_The data_:

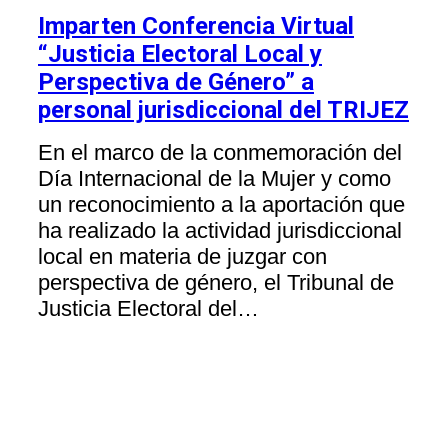
Imparten Conferencia Virtual
“Justicia Electoral Local y
Perspectiva de Género” a
personal jurisdiccional del TRIJEZ
En el marco de la conmemoración del
Día Internacional de la Mujer y como
un reconocimiento a la aportación que
ha realizado la actividad jurisdiccional
local en materia de juzgar con
perspectiva de género, el Tribunal de
Justicia Electoral del…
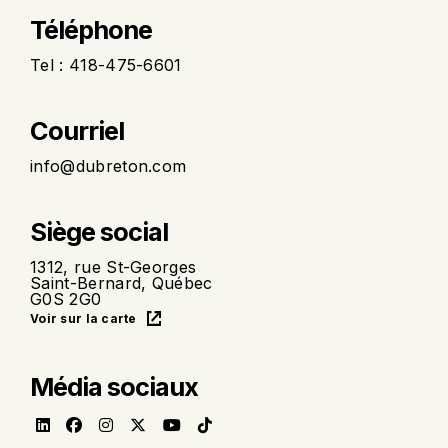
Téléphone
Tel : 418-475-6601
Courriel
info@dubreton.com
Siège social
1312, rue St-Georges
Saint-Bernard, Québec
G0S 2G0
Voir sur la carte
Média sociaux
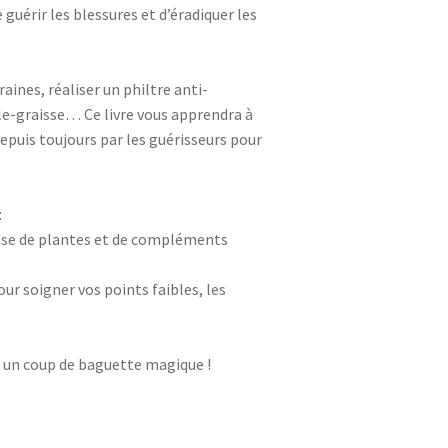
guérir les blessures et d’éradiquer les
aines, réaliser un philtre anti-
-graisse… Ce livre vous apprendra à
depuis toujours par les guérisseurs pour
:
base de plantes et de compléments
ur soigner vos points faibles, les
n un coup de baguette magique !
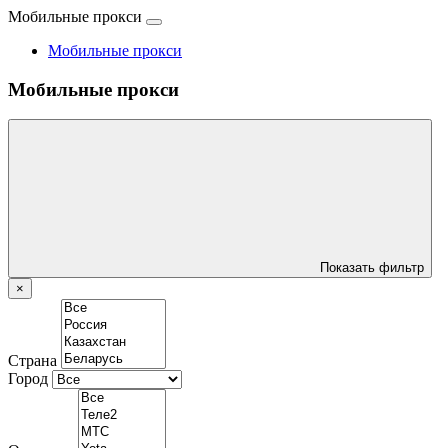
Мобильные прокси
Мобильные прокси
Мобильные прокси
Показать фильтр
×
Страна
Город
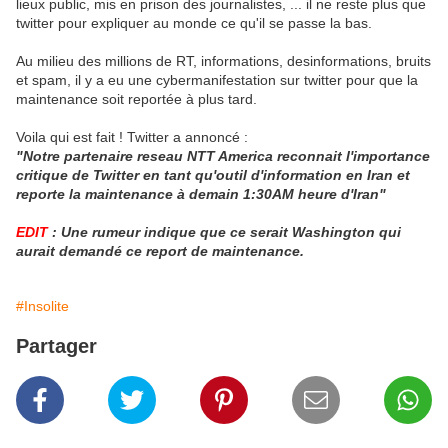
lieux public, mis en prison des journalistes, ... il ne reste plus que
twitter pour expliquer au monde ce qu'il se passe la bas.
Au milieu des millions de RT, informations, desinformations, bruits
et spam, il y a eu une cybermanifestation sur twitter pour que la
maintenance soit reportée à plus tard.
Voila qui est fait ! Twitter a annoncé :
"Notre partenaire reseau NTT America reconnait l'importance
critique de Twitter en tant qu'outil d'information en Iran et
reporte
la maintenance à demain 1:30AM heure d'Iran"
EDIT
: Une rumeur indique que ce serait Washington qui
aurait demandé ce report de maintenance.
#Insolite
Partager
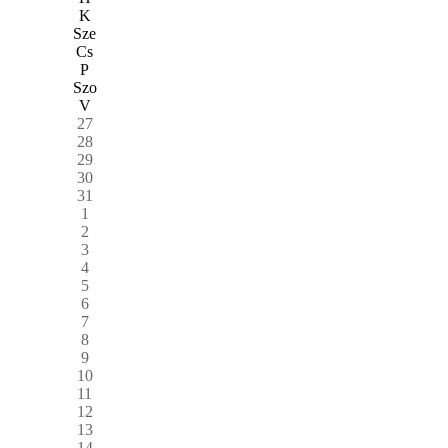
K
Sze
Cs
P
Szo
V
27
28
29
30
31
1
2
3
4
5
6
7
8
9
10
11
12
13
14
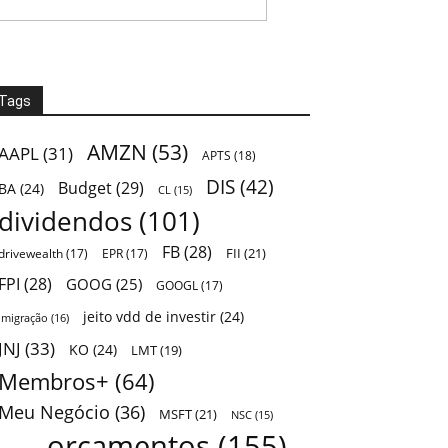
Tags
AMZN
(53)
AAPL
(31)
APTS
(18)
DIS
(42)
Budget
(29)
BA
(24)
CL
(15)
dividendos
(101)
FB
(28)
FII
(21)
drivewealth
(17)
EPR
(17)
FPI
(28)
GOOG
(25)
GOOGL
(17)
jeito vdd de investir
(24)
Imigração
(16)
JNJ
(33)
KO
(24)
LMT
(19)
Membros+
(64)
Meu Negócio
(36)
MSFT
(21)
NSC
(15)
orçamentos
(155)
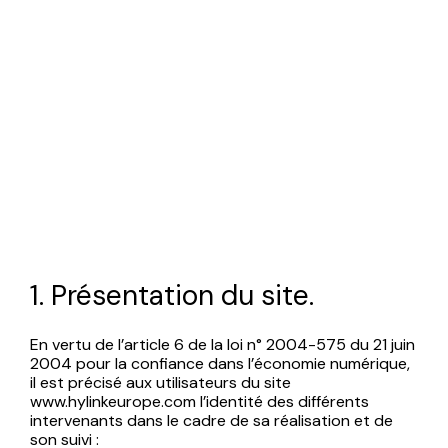
1. Présentation du site.
En vertu de l’article 6 de la loi n° 2004-575 du 21 juin
2004 pour la confiance dans l’économie numérique,
il est précisé aux utilisateurs du site
www.hylinkeurope.com l’identité des différents
intervenants dans le cadre de sa réalisation et de
son suivi :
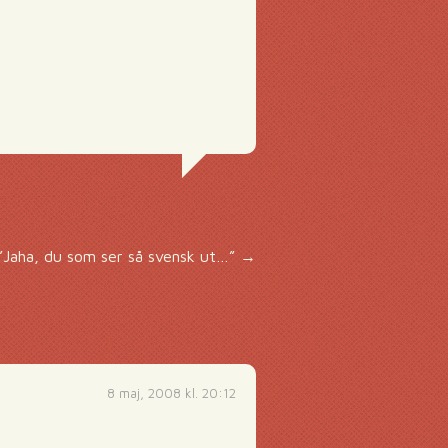
”Jaha, du som ser så svensk ut…”
→
8 maj, 2008 kl. 20:12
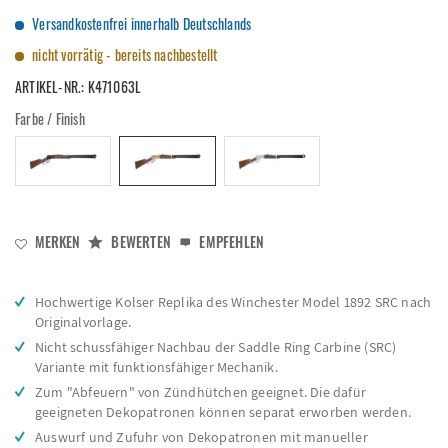
Versandkostenfrei innerhalb Deutschlands
nicht vorrätig - bereits nachbestellt
ARTIKEL-NR.:
K471063L
Farbe / Finish
MERKEN
BEWERTEN
EMPFEHLEN
Hochwertige Kolser Replika des Winchester Model 1892 SRC nach
Originalvorlage.
Nicht schussfähiger Nachbau der Saddle Ring Carbine (SRC)
Variante mit funktionsfähiger Mechanik.
Zum "Abfeuern" von Zündhütchen geeignet. Die dafür
geeigneten Dekopatronen können separat erworben werden.
Auswurf und Zufuhr von Dekopatronen mit manueller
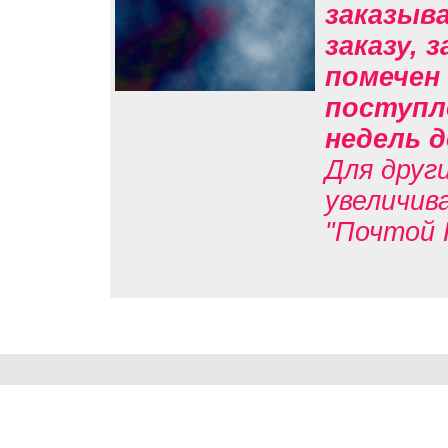
заказыв
заказу, 
помечен 
поступл
недель д
Для друг
увеличив
"Почтой 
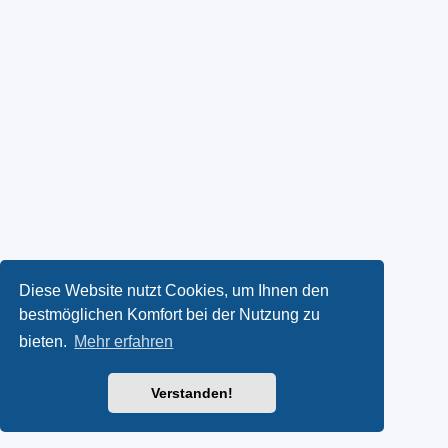
Diese Website nutzt Cookies, um Ihnen den
bestmöglichen Komfort bei der Nutzung zu
bieten.
Mehr erfahren
Verstanden!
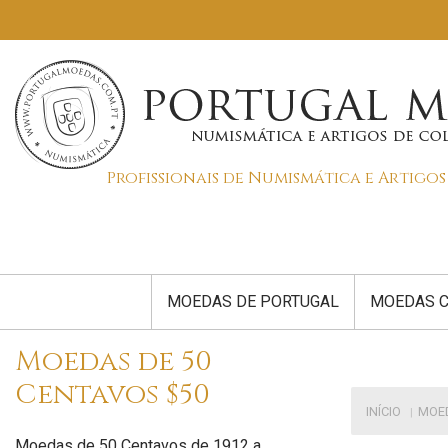
Profissionais de Numismática e Artigo
MOEDAS DE PORTUGAL
MOEDAS C
Moedas de 50
Centavos $50
INÍCIO
MOE
Moedas de 50 Centavos de 1912 a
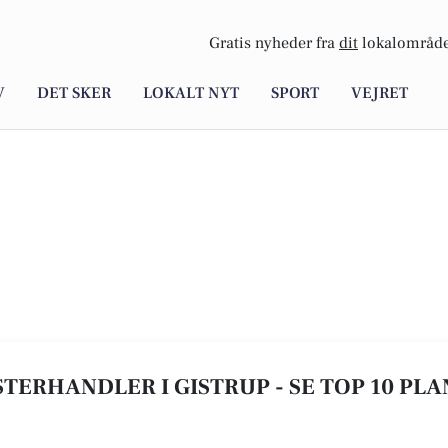
Gratis nyheder fra
dit
lokalområde
V
DET SKER
LOKALT NYT
SPORT
VEJRET
TERHANDLER I GISTRUP - SE TOP 10 PLA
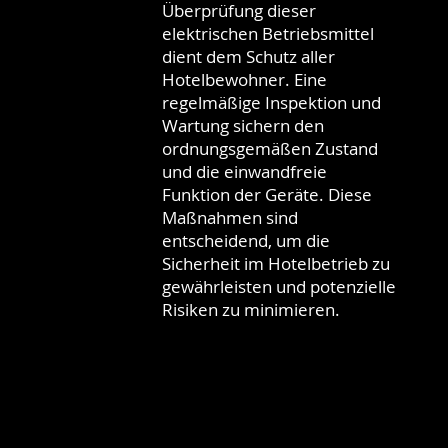
Überprüfung dieser
elektrischen Betriebsmittel
dient dem Schutz aller
Hotelbewohner. Eine
regelmäßige Inspektion und
Wartung sichern den
ordnungsgemäßen Zustand
und die einwandfreie
Funktion der Geräte. Diese
Maßnahmen sind
entscheidend, um die
Sicherheit im Hotelbetrieb zu
gewährleisten und potenzielle
Risiken zu minimieren.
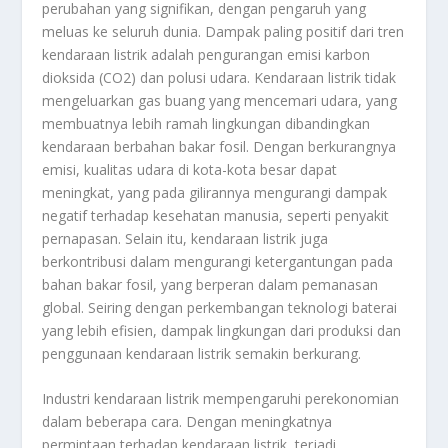
perubahan yang signifikan, dengan pengaruh yang
meluas ke seluruh dunia. Dampak paling positif dari tren
kendaraan listrik adalah pengurangan emisi karbon
dioksida (CO2) dan polusi udara. Kendaraan listrik tidak
mengeluarkan gas buang yang mencemari udara, yang
membuatnya lebih ramah lingkungan dibandingkan
kendaraan berbahan bakar fosil. Dengan berkurangnya
emisi, kualitas udara di kota-kota besar dapat
meningkat, yang pada gilirannya mengurangi dampak
negatif terhadap kesehatan manusia, seperti penyakit
pernapasan. Selain itu, kendaraan listrik juga
berkontribusi dalam mengurangi ketergantungan pada
bahan bakar fosil, yang berperan dalam pemanasan
global. Seiring dengan perkembangan teknologi baterai
yang lebih efisien, dampak lingkungan dari produksi dan
penggunaan kendaraan listrik semakin berkurang.
Industri kendaraan listrik mempengaruhi perekonomian
dalam beberapa cara. Dengan meningkatnya
permintaan terhadap kendaraan listrik, terjadi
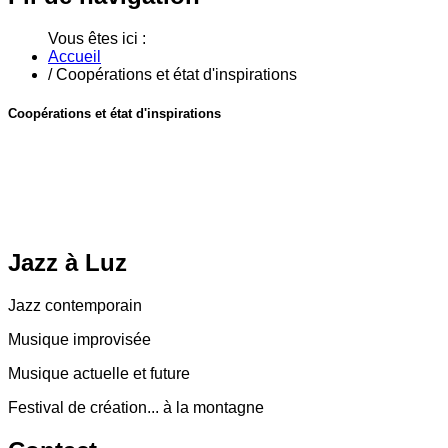
Vous êtes ici :
Accueil
/
Coopérations et état d'inspirations
Coopérations et état d'inspirations
Jazz
à Luz
Jazz contemporain
Musique improvisée
Musique actuelle et future
Festival de création... à la montagne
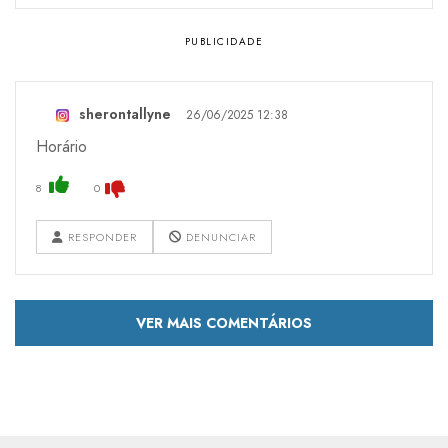
sherontallyne
26/06/2025 12:38
Horário
8
0
RESPONDER
DENUNCIAR
VER MAIS COMENTÁRIOS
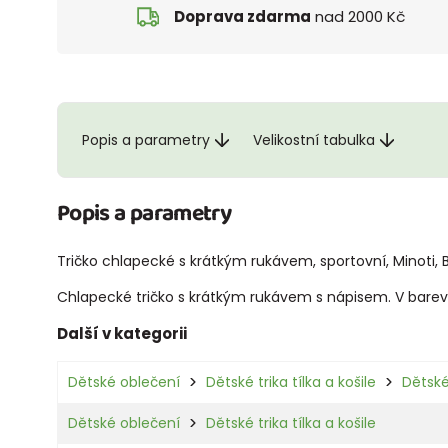
Doprava zdarma
nad 2000 Kč
Popis a parametry
Velikostní tabulka
Popis a parametry
Tričko chlapecké s krátkým rukávem, sportovní, Minoti, B
Chlapecké tričko s krátkým rukávem s nápisem. V barevn
Další v kategorii
Dětské oblečení
Dětské trika tílka a košile
Dětské
Dětské oblečení
Dětské trika tílka a košile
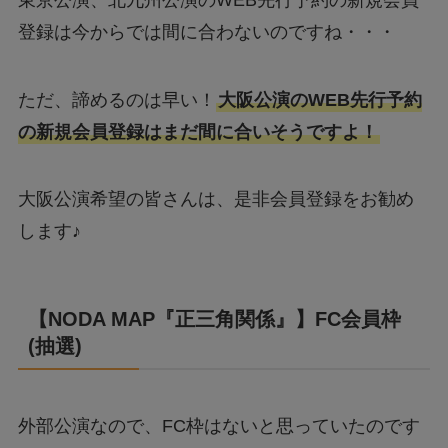
登録は今からでは間に合わないのですね・・・
ただ、諦めるのは早い！
大阪公演のWEB先行予約
の新規会員登録はまだ間に合いそうですよ！
大阪公演希望の皆さんは、是非会員登録をお勧め
します♪
【
NODA MAP『正三角関係』
】
FC会員枠
(抽選)
外部公演なので、FC枠はないと思っていたのです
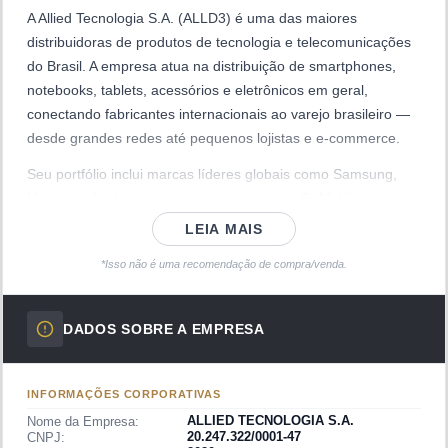
A Allied Tecnologia S.A. (ALLD3) é uma das maiores
distribuidoras de produtos de tecnologia e telecomunicações
do Brasil. A empresa atua na distribuição de smartphones,
notebooks, tablets, acessórios e eletrônicos em geral,
conectando fabricantes internacionais ao varejo brasileiro —
desde grandes redes até pequenos lojistas e e-commerce.
Seu portfólio inclui marcas líderes globais como Samsung,
Motorola, Apple (revendedor autorizado), LG, Multilaser, entre
outras. A Allied opera em todo o território nacional por meio
LEIA MAIS
de uma rede logística robusta, com centros de distribuição
*Isso não é uma recomendação de compra/venda.
estratégicos que garantem capilaridade de atendimento ao
varejo.
DADOS SOBRE A EMPRESA
Além da distribuição tradicional, a companhia possui
operações de varejo próprio por meio da marca
Positivo
(marca branca para segmentos específicos) e atua também
INFORMAÇÕES CORPORATIVAS
no segmento B2B, fornecendo equipamentos para empresas,
ALLIED TECNOLOGIA S.A.
Nome da Empresa:
órgãos públicos e projetos de tecnologia educacional.
20.247.322/0001-47
CNPJ:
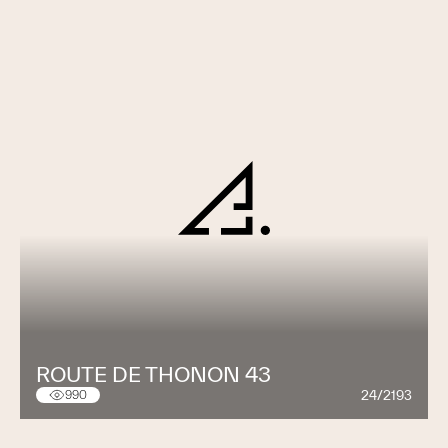
ROUTE DE THONON 43
24/2193
990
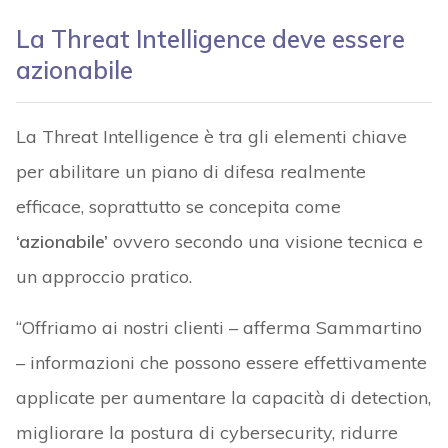
La Threat Intelligence deve essere
azionabile
La Threat Intelligence è tra gli elementi chiave
per abilitare un piano di difesa realmente
efficace, soprattutto se concepita come
‘azionabile’
ovvero secondo una visione tecnica e
un approccio pratico.
“Offriamo ai nostri clienti – afferma Sammartino
– informazioni che possono essere effettivamente
applicate per aumentare la capacità di detection,
migliorare la postura di cybersecurity, ridurre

_Work to complete_: Each line above that includes the word "listrik" is to be copied.

_Response area_:
kendaraan listrik adalah pengurangan emisi karbon
dioksida (CO2) dan polusi udara. Kendaraan listrik tidak
pernapasan. Selain itu, kendaraan listrik juga
penggunaan kendaraan listrik semakin berkurang.
Industri kendaraan listrik mempengaruhi perekonomian
permintaan terhadap kendaraan listrik, terjadi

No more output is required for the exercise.